Simple Example: Save Dataset Snapshot (Alias API)

with Flowcept(workflow_name="dataset_blob_demo"):
    ds_id = Flowcept.db.save_or_update_dataset(
        object={
            "x_train": x_train,
            "y_train": y_train,
            "x_val": x_val,
            "y_val": y_val,
        },
        task_id="prepare_data_001",
        custom_metadata={"split_ratio": 0.8, "n_samples": 120},
        save_data_in_collection=True,
        pickle=True,
        control_version=True,
    )

    ds_blob = Flowcept.db.get_dataset(ds_id)
    assert ds_blob.type == "dataset"
    assert ds_blob.task_id == "prepare_data_001"

PyTorch Model Helpers (Flowcept.db)

Flowcept includes model-specific helpers that are used in tests/examples:

  • Flowcept.db.save_or_update_torch_model(model, ...)

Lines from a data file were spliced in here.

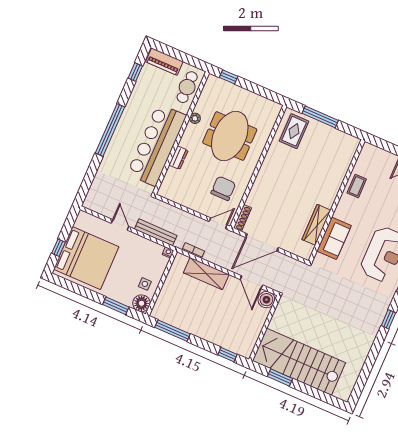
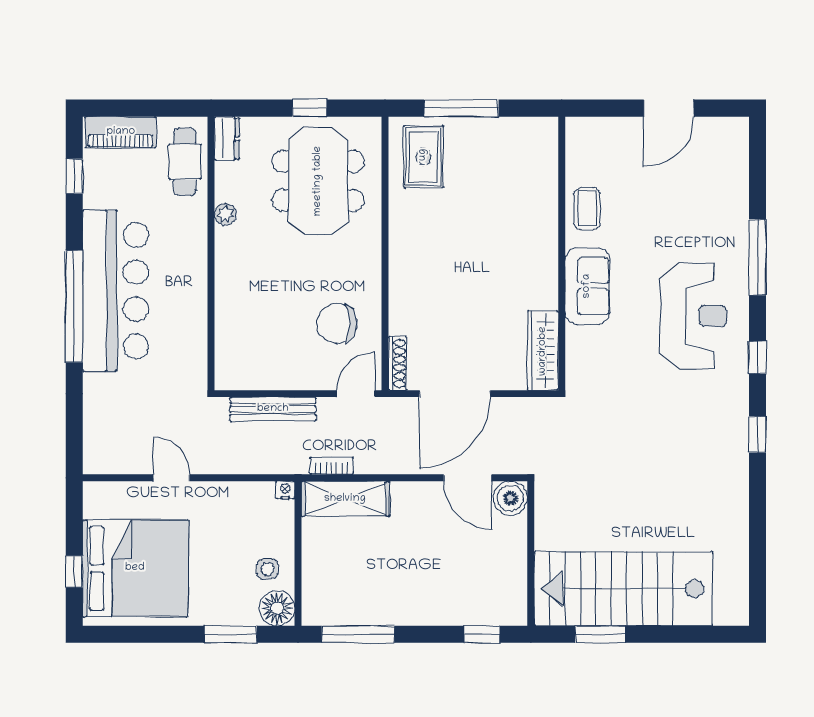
window: (229, 77) -> (310, 108), moved
meeting table: (230, 136) -> (318, 181), moved
bar counter: (157, 145) -> (115, 291), moved, turned 180
dresser: (179, 158) -> (227, 138), moved
chair: (223, 188) -> (337, 323), turned -90
wardrobe: (316, 225) -> (543, 351), moved
bench: (156, 232) -> (273, 409), moved
sofa: (334, 238) -> (587, 286), moved
shelving: (206, 274) -> (345, 499), moved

  • Flowcept.db.load_torch_model(model, object_id)

These helpers store/load state_dict and let you attach provenance linkage fields.

from torch import nn
from flowcept import Flowcept

with Flowcept(workflow_name="torch_blob_demo"):
    wf_id = Flowcept.current_workflow_id
    model = nn.Module()

    model_obj_id = Flowcept.db.save_or_update_torch_model(
        model,
        workflow_id=wf_id,
        task_id="train_task_001",
        custom_metadata={"stage": "best_model", "metric": "val_loss"},
    )

    loaded = nn.Module()
    model_doc = Flowcept.db.load_torch_model(loaded, model_obj_id)
    assert model_doc["workflow_id"] == wf_id
    assert model_doc["task_id"] == "train_task_001"

Notes

  • Blob/object persistence is currently implemented in MongoDB-backed mode.

  • LMDB DAO does not currently implement object blob persistence methods.